One of the issues insurance companies face with artificial intelligence is accurately labeling data to create effective automation models. But help is arriving in the form of AI large language models trained on so much data that they’re getting bigger and smarter.
Let’s look at the traditional way of creating automation models, then dive into what the concept of zero-shot predictions makes possible for machine learning models, including GPT (Generative Pretrained Transformer) models.
Traditional automation model labeling
Most intelligent automation models in insurance are created by labeling documents to indicate what data you want to extract. To automate an insurance claims intake process, you may take a few dozen documents and label fields such as claimant name and address, policy number, damage description, repair estimates and the like.
While effective tools exist to make this process relatively painless, it nonetheless takes time. For any given claims or underwriting policy, there’s likely dozens of different document types that may be involved. Each has to be labeled.
Some companies address the issue by creating teams to label data. While that relieves the burden on any single team member, it can lead to problems akin to “too many cooks in the kitchen.” People interpret descriptions of labels differently. Or they simply do their jobs differently from one another, making what should be the same process more difficult to define and, hence, automate. The result is a sub-optimal model.
Simplifying labeling: zero-shot
But the labeling game is beginning to change.
LLMs like GPT have been trained for so long on so much language that they’re now getting large enough to unlock zero-shot predictions. Give a description of what you’re looking for, and where in a document to find it, and the model gets you the data.
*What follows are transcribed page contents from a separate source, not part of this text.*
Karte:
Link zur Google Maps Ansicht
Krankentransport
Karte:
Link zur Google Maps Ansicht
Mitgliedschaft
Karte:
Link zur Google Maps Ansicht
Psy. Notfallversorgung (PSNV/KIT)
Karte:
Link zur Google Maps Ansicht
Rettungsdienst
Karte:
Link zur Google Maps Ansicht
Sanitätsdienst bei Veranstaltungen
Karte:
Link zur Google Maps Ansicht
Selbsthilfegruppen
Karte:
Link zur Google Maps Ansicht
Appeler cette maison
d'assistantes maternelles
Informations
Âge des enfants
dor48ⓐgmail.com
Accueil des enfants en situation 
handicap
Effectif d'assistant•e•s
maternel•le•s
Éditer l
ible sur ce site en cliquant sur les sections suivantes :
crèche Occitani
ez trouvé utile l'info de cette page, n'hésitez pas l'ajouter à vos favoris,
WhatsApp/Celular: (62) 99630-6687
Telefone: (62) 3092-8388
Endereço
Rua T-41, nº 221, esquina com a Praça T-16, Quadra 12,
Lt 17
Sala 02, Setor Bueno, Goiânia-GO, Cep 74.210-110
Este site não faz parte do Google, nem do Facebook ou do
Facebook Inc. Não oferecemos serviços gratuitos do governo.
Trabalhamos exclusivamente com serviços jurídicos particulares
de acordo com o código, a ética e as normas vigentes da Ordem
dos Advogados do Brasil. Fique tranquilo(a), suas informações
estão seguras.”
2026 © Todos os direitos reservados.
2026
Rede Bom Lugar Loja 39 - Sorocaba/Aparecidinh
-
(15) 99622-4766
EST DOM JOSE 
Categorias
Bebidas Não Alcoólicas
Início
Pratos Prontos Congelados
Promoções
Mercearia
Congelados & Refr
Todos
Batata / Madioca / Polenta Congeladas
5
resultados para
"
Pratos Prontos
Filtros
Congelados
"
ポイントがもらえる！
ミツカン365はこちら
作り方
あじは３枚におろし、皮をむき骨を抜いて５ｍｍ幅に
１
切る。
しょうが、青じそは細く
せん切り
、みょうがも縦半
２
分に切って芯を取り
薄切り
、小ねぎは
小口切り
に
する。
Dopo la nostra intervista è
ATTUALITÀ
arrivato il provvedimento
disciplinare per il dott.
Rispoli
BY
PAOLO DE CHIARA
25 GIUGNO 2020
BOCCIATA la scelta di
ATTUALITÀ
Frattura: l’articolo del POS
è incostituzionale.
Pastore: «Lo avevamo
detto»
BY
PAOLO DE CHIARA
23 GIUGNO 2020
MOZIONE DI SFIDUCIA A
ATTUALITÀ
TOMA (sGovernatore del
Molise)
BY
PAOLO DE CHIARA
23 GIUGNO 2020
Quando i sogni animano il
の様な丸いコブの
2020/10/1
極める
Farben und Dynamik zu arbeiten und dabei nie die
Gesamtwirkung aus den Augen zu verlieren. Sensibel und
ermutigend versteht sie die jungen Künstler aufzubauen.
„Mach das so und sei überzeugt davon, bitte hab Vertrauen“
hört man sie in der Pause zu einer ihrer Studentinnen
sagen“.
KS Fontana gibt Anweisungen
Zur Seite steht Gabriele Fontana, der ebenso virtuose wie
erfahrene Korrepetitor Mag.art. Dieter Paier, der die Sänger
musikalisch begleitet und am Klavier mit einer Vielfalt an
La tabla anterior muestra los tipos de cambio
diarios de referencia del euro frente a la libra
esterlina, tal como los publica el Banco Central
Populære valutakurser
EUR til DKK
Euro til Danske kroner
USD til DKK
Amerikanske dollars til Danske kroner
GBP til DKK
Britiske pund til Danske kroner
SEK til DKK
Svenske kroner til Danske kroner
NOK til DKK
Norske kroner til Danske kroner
In some instances, you may only need the name of the data element, such as “policy number.”
Now instead of labeling dozens of documents, users can go into prompting mode to create automation models. After seeing what the model comes back with, they can refine the prompt until it delivers the desired result. That includes adding instructions such as, if this word is next to that one, ignore it.
Additionally, you can run a model based on an initial prompt, then fire additional prompts against the result it returns, to get more finely tuned results or weed out erroneous values.
You can also combine traditional hand-labeling with zero-shot. So, label five or 10 documents, see what results you get, then go into prompting mode and modify the prompt until you get satisfactory results. Once you’re happy with the prompts, click a button and the GPT model labels the data set for you.
Indico 6 Prompt Studio
At least, this is the way model creation works in Indico 6, thanks to our new Prompt Studio. In practice, it means you can create highly effective models far more quickly. Instead of maybe a week of hand-labeling documents, associates do a couple of hours of prompting followed by a couple of hours of quality assurance and the model is ready to roll.
The Indico Unstructured Data Platform could already reduce insurance claims intake and underwriting submissions process times by around 85%. With Indico 6, you can realize that value faster by reducing the time spent creating automation models.